** Supplied data follows **
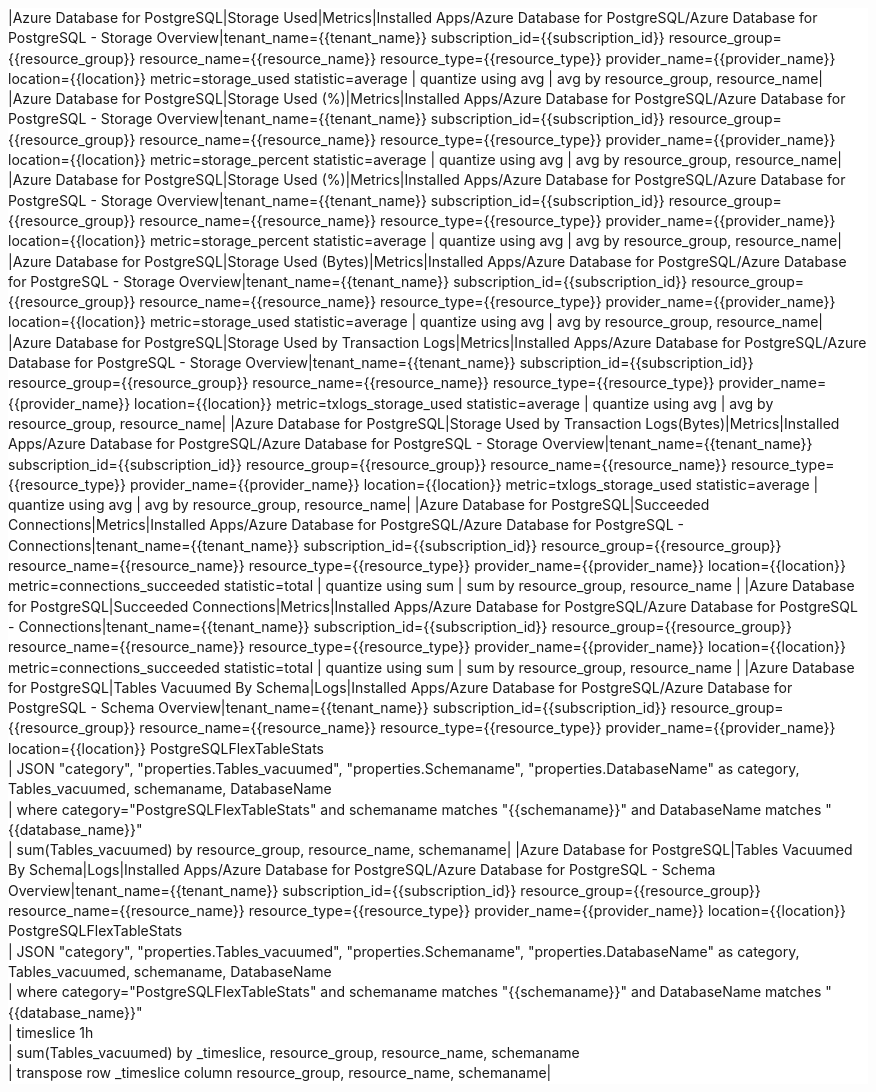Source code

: |Azure Database for PostgreSQL|Storage Used|Metrics|Installed Apps/Azure Database for PostgreSQL/Azure Database for PostgreSQL - Storage Overview|tenant\_name={{tenant\_name}} subscription\_id={{subscription\_id}} resource\_group={{resource\_group}} resource\_name={{resource\_name}} resource\_type={{resource\_type}} provider\_name={{provider\_name}} location={{location}} metric=storage\_used statistic=average \| quantize using avg \| avg by resource\_group, resource\_name|
|Azure Database for PostgreSQL|Storage Used (%)|Metrics|Installed Apps/Azure Database for PostgreSQL/Azure Database for PostgreSQL - Storage Overview|tenant\_name={{tenant\_name}} subscription\_id={{subscription\_id}} resource\_group={{resource\_group}} resource\_name={{resource\_name}} resource\_type={{resource\_type}} provider\_name={{provider\_name}} location={{location}} metric=storage\_percent statistic=average \| quantize using avg \| avg by resource\_group, resource\_name|
|Azure Database for PostgreSQL|Storage Used (%)|Metrics|Installed Apps/Azure Database for PostgreSQL/Azure Database for PostgreSQL - Storage Overview|tenant\_name={{tenant\_name}} subscription\_id={{subscription\_id}} resource\_group={{resource\_group}} resource\_name={{resource\_name}} resource\_type={{resource\_type}} provider\_name={{provider\_name}} location={{location}} metric=storage\_percent statistic=average \| quantize using avg \| avg by resource\_group, resource\_name|
|Azure Database for PostgreSQL|Storage Used (Bytes)|Metrics|Installed Apps/Azure Database for PostgreSQL/Azure Database for PostgreSQL - Storage Overview|tenant\_name={{tenant\_name}} subscription\_id={{subscription\_id}} resource\_group={{resource\_group}} resource\_name={{resource\_name}} resource\_type={{resource\_type}} provider\_name={{provider\_name}} location={{location}} metric=storage\_used statistic=average \| quantize using avg \| avg by resource\_group, resource\_name|
|Azure Database for PostgreSQL|Storage Used by Transaction Logs|Metrics|Installed Apps/Azure Database for PostgreSQL/Azure Database for PostgreSQL - Storage Overview|tenant\_name={{tenant\_name}} subscription\_id={{subscription\_id}} resource\_group={{resource\_group}} resource\_name={{resource\_name}} resource\_type={{resource\_type}} provider\_name={{provider\_name}} location={{location}} metric=txlogs\_storage\_used statistic=average \| quantize using avg \| avg by resource\_group, resource\_name|
|Azure Database for PostgreSQL|Storage Used by Transaction Logs(Bytes)|Metrics|Installed Apps/Azure Database for PostgreSQL/Azure Database for PostgreSQL - Storage Overview|tenant\_name={{tenant\_name}} subscription\_id={{subscription\_id}} resource\_group={{resource\_group}} resource\_name={{resource\_name}} resource\_type={{resource\_type}} provider\_name={{provider\_name}} location={{location}} metric=txlogs\_storage\_used statistic=average \| quantize using avg \| avg by resource\_group, resource\_name|
|Azure Database for PostgreSQL|Succeeded Connections|Metrics|Installed Apps/Azure Database for PostgreSQL/Azure Database for PostgreSQL - Connections|tenant\_name={{tenant\_name}} subscription\_id={{subscription\_id}} resource\_group={{resource\_group}} resource\_name={{resource\_name}} resource\_type={{resource\_type}} provider\_name={{provider\_name}} location={{location}} metric=connections\_succeeded  statistic=total \| quantize using sum \| sum by resource\_group, resource\_name |
|Azure Database for PostgreSQL|Succeeded Connections|Metrics|Installed Apps/Azure Database for PostgreSQL/Azure Database for PostgreSQL - Connections|tenant\_name={{tenant\_name}} subscription\_id={{subscription\_id}} resource\_group={{resource\_group}} resource\_name={{resource\_name}} resource\_type={{resource\_type}} provider\_name={{provider\_name}} location={{location}} metric=connections\_succeeded  statistic=total \| quantize using sum \| sum by resource\_group, resource\_name |
|Azure Database for PostgreSQL|Tables Vacuumed By Schema|Logs|Installed Apps/Azure Database for PostgreSQL/Azure Database for PostgreSQL - Schema Overview|tenant\_name={{tenant\_name}} subscription\_id={{subscription\_id}} resource\_group={{resource\_group}} resource\_name={{resource\_name}} resource\_type={{resource\_type}} provider\_name={{provider\_name}} location={{location}} PostgreSQLFlexTableStats<br />\| JSON "category", "properties.Tables\_vacuumed", "properties.Schemaname", "properties.DatabaseName" as category, Tables\_vacuumed, schemaname, DatabaseName<br />\| where category="PostgreSQLFlexTableStats" and schemaname matches "{{schemaname}}" and DatabaseName matches "{{database\_name}}"<br />\| sum(Tables\_vacuumed) by resource\_group, resource\_name, schemaname|
|Azure Database for PostgreSQL|Tables Vacuumed By Schema|Logs|Installed Apps/Azure Database for PostgreSQL/Azure Database for PostgreSQL - Schema Overview|tenant\_name={{tenant\_name}} subscription\_id={{subscription\_id}} resource\_group={{resource\_group}} resource\_name={{resource\_name}} resource\_type={{resource\_type}} provider\_name={{provider\_name}} location={{location}} PostgreSQLFlexTableStats<br />\| JSON "category", "properties.Tables\_vacuumed", "properties.Schemaname", "properties.DatabaseName" as category, Tables\_vacuumed, schemaname, DatabaseName<br />\| where category="PostgreSQLFlexTableStats" and schemaname matches "{{schemaname}}" and DatabaseName matches "{{database\_name}}"<br />\| timeslice 1h<br />\| sum(Tables\_vacuumed) by \_timeslice, resource\_group, resource\_name, schemaname<br />\| transpose row \_timeslice column resource\_group, resource\_name, schemaname|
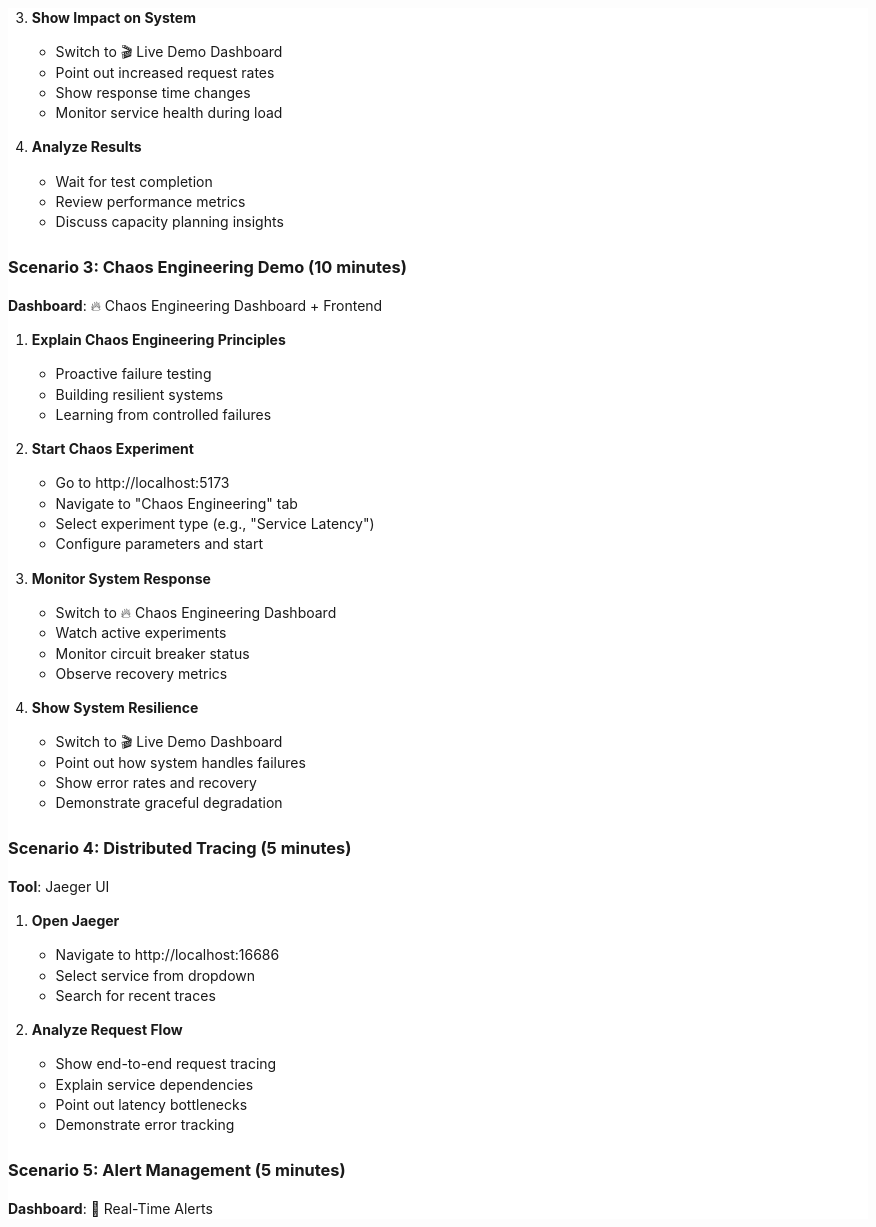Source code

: 3. **Show Impact on System**
   - Switch to 🎬 Live Demo Dashboard
   - Point out increased request rates
   - Show response time changes
   - Monitor service health during load

4. **Analyze Results**
   - Wait for test completion
   - Review performance metrics
   - Discuss capacity planning insights

### Scenario 3: Chaos Engineering Demo (10 minutes)
**Dashboard**: 🔥 Chaos Engineering Dashboard + Frontend

1. **Explain Chaos Engineering Principles**
   - Proactive failure testing
   - Building resilient systems
   - Learning from controlled failures

2. **Start Chaos Experiment**
   - Go to http://localhost:5173
   - Navigate to "Chaos Engineering" tab
   - Select experiment type (e.g., "Service Latency")
   - Configure parameters and start

3. **Monitor System Response**
   - Switch to 🔥 Chaos Engineering Dashboard
   - Watch active experiments
   - Monitor circuit breaker status
   - Observe recovery metrics

4. **Show System Resilience**
   - Switch to 🎬 Live Demo Dashboard
   - Point out how system handles failures
   - Show error rates and recovery
   - Demonstrate graceful degradation

### Scenario 4: Distributed Tracing (5 minutes)
**Tool**: Jaeger UI

1. **Open Jaeger**
   - Navigate to http://localhost:16686
   - Select service from dropdown
   - Search for recent traces

2. **Analyze Request Flow**
   - Show end-to-end request tracing
   - Explain service dependencies
   - Point out latency bottlenecks
   - Demonstrate error tracking

### Scenario 5: Alert Management (5 minutes)
**Dashboard**: 🚨 Real-Time Alerts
** End of Supplied data **
→ **Exercise aim**: In the records, find every line that has the string "Analyze" and copy it.

→ **Task output**:
4. **Analyze Results**
2. **Analyze Request Flow**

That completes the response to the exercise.